L'intervento è stato complesso sia per le condizioni degli organi del ragazzo, che per i dispositivi di protezione che impacciano i movimenti e affaticano. L'operazione però è riuscita e ora il paziente dovrà seguire un lungo periodo di riabilitazione, come spiega Mario Nosotti, direttore della Scuola di specializzazione in Chirurgia toracica dell'Università Statale di Milano: "E' un intervento abbastanza unico in questo momento, che accende una luce per i malati di Covid-19 ricoverati in terapia intensiva, che hanno perso le funzioni respiratorie. Di solito il trapianto di polmoni si fa a chi soffre di enfisema polmonare o fibrosi cistica, in pazienti di cui si conosce lo stato di salute. Francesco era invece il 'paziente peggiore', perché era sedato e non sapevamo niente di lui. Ci siamo affidati al fatto che era un ragazzo di 18 anni senza altre malattie. I polmoni apparivano lignei, estremamente pesanti e in alcune aree del tutto distrutti". A ciò si sono aggiunte le difficoltà dell'indossare i dispositivi di protezione, tra cui anche dei caschi ventilati, che impacciavano i movimenti e affaticavano. L'intervento si è però concluso perfettamente e nella fase post-operatoria è stato utilizzato anche il plasma iperimmune. Oggi Francesco è sveglio, segue la fisioterapia e viene lentamente svezzato dal respiratore. "Ancora non sa nulla di quello che gli è successo, perché per due mesi è stato tenuto in coma farmacologico mentre era intubato. Comunicargli il trapianto ora sarebbe scioccante. Per questo gli sta vicino un team di psicologi, che dovrà dargli pian piano la notizia", precisa Nosotti. Ora lo aspetta una lunga riabilitazione per quei 58 giorni passati a letto, intubato e assistito dalle macchine.

Cnt: "Successo di tutto il Servizio sanitario nazionale"

Quello eseguito al Policlinico di Milano "è un successo che appartiene a tutto il Servizio sanitario nazionale". A sottolinearlo in una nota è il Centro nazionale trapianti (Cnt).
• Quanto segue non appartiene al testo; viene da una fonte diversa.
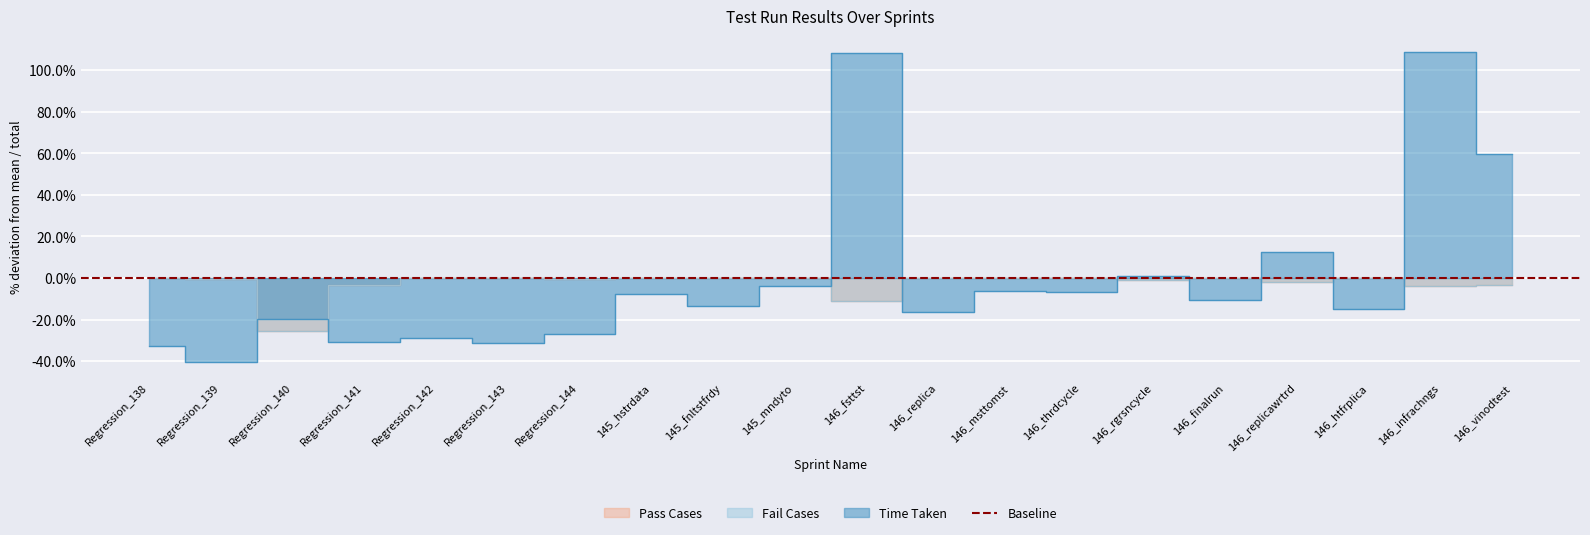

What is the difference between the second highest and second lowest values in the Pass Cases series?

11.2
Si tratta del "primo trapianto di polmone su un paziente affetto da Covid-19 realizzato in Europa", un record che l'Italia detiene in ex-aequo con Vienna, che a quanto si è appreso ha eseguito un intervento analogo lo stesso giorno. Fin dall'inizio della fase acuta della pandemia la Rete nazionale trapianti "era consapevole che gli esiti dell'infezione da coronavirus avrebbero potuto portare all'indicazione di un trapianto di polmoni su un paziente contagiato". Un'eventualità a cui la Rete trapianti si è preparata, attivandosi "prontamente quando è arrivato il momento in tutte le sue articolazioni, dalla task force di sorveglianza infettivologica fino al sistema di reperimento degli organi, che sono stati donati dalla famiglia di una persona deceduta alla quale, come sempre, va tutto il nostro ringraziamento". Tra i paesi occidentali, l'Italia è quello che ha sofferto in misura inferiore l'impatto del Covid-19 sull'attività di donazione e trapianto, che è già in ripresa. Attualmente si stanno facendo degli "studi clinici di valutazione dell'infezione sugli oltre 8.000 pazienti in lista d'attesa e sui 45.000 già trapiantati, per aggiornare i protocolli sulla gestione delle terapie immunosoppressive. I primi dati - conclude il Cnt - sono confortanti e mostrano un'incidenza minima dei positivi, sotto l'1%, e ancora più bassa dei decessi, intorno all'uno per mille".